Material provided Block Start
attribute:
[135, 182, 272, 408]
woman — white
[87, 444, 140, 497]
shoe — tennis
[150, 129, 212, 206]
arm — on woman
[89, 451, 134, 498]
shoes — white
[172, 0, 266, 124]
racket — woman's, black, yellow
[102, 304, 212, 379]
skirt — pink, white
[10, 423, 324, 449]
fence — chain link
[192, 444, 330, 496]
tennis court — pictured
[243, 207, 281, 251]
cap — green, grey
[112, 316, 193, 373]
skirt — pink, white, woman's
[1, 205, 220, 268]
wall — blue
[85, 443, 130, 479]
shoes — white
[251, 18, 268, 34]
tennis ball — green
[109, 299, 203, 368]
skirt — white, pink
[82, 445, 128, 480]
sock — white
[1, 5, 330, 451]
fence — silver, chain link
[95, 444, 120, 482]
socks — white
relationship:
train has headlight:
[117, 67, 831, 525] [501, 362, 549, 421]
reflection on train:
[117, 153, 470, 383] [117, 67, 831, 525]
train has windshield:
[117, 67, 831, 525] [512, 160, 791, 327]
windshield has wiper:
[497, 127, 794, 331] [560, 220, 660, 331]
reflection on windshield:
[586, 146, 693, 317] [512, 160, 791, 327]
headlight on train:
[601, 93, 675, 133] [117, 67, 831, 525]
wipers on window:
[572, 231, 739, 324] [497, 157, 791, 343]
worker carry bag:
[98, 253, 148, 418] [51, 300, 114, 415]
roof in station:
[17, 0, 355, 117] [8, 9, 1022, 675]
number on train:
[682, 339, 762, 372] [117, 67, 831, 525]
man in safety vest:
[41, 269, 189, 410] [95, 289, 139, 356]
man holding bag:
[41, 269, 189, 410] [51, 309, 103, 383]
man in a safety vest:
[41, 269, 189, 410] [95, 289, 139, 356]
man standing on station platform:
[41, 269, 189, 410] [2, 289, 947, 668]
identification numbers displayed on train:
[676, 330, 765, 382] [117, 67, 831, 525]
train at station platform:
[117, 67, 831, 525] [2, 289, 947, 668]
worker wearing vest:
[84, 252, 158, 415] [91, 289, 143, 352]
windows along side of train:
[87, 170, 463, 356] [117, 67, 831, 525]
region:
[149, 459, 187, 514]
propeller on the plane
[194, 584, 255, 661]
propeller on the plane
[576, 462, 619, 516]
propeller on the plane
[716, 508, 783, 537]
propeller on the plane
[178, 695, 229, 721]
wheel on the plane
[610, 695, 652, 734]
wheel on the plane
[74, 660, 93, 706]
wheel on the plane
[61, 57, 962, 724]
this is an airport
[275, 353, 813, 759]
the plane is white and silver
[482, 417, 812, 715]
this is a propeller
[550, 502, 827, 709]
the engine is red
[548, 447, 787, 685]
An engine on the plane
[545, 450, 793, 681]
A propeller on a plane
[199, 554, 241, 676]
Material provided Block End
_To do_
Reproduce every one of the rows above verbatim, keeping each line unchanged and in its original order.

_Solved problem_
attribute:
[135, 182, 272, 408]
woman — white
[87, 444, 140, 497]
shoe — tennis
[150, 129, 212, 206]
arm — on woman
[89, 451, 134, 498]
shoes — white
[172, 0, 266, 124]
racket — woman's, black, yellow
[102, 304, 212, 379]
skirt — pink, white
[10, 423, 324, 449]
fence — chain link
[192, 444, 330, 496]
tennis court — pictured
[243, 207, 281, 251]
cap — green, grey
[112, 316, 193, 373]
skirt — pink, white, woman's
[1, 205, 220, 268]
wall — blue
[85, 443, 130, 479]
shoes — white
[251, 18, 268, 34]
tennis ball — green
[109, 299, 203, 368]
skirt — white, pink
[82, 445, 128, 480]
sock — white
[1, 5, 330, 451]
fence — silver, chain link
[95, 444, 120, 482]
socks — white
relationship:
train has headlight:
[117, 67, 831, 525] [501, 362, 549, 421]
reflection on train:
[117, 153, 470, 383] [117, 67, 831, 525]
train has windshield:
[117, 67, 831, 525] [512, 160, 791, 327]
windshield has wiper:
[497, 127, 794, 331] [560, 220, 660, 331]
reflection on windshield:
[586, 146, 693, 317] [512, 160, 791, 327]
headlight on train:
[601, 93, 675, 133] [117, 67, 831, 525]
wipers on window:
[572, 231, 739, 324] [497, 157, 791, 343]
worker carry bag:
[98, 253, 148, 418] [51, 300, 114, 415]
roof in station:
[17, 0, 355, 117] [8, 9, 1022, 675]
number on train:
[682, 339, 762, 372] [117, 67, 831, 525]
man in safety vest:
[41, 269, 189, 410] [95, 289, 139, 356]
man holding bag:
[41, 269, 189, 410] [51, 309, 103, 383]
man in a safety vest:
[41, 269, 189, 410] [95, 289, 139, 356]
man standing on station platform:
[41, 269, 189, 410] [2, 289, 947, 668]
identification numbers displayed on train:
[676, 330, 765, 382] [117, 67, 831, 525]
train at station platform:
[117, 67, 831, 525] [2, 289, 947, 668]
worker wearing vest:
[84, 252, 158, 415] [91, 289, 143, 352]
windows along side of train:
[87, 170, 463, 356] [117, 67, 831, 525]
region:
[149, 459, 187, 514]
propeller on the plane
[194, 584, 255, 661]
propeller on the plane
[576, 462, 619, 516]
propeller on the plane
[716, 508, 783, 537]
propeller on the plane
[178, 695, 229, 721]
wheel on the plane
[610, 695, 652, 734]
wheel on the plane
[74, 660, 93, 706]
wheel on the plane
[61, 57, 962, 724]
this is an airport
[275, 353, 813, 759]
the plane is white and silver
[482, 417, 812, 715]
this is a propeller
[550, 502, 827, 709]
the engine is red
[548, 447, 787, 685]
An engine on the plane
[545, 450, 793, 681]
A propeller on a plane
[199, 554, 241, 676]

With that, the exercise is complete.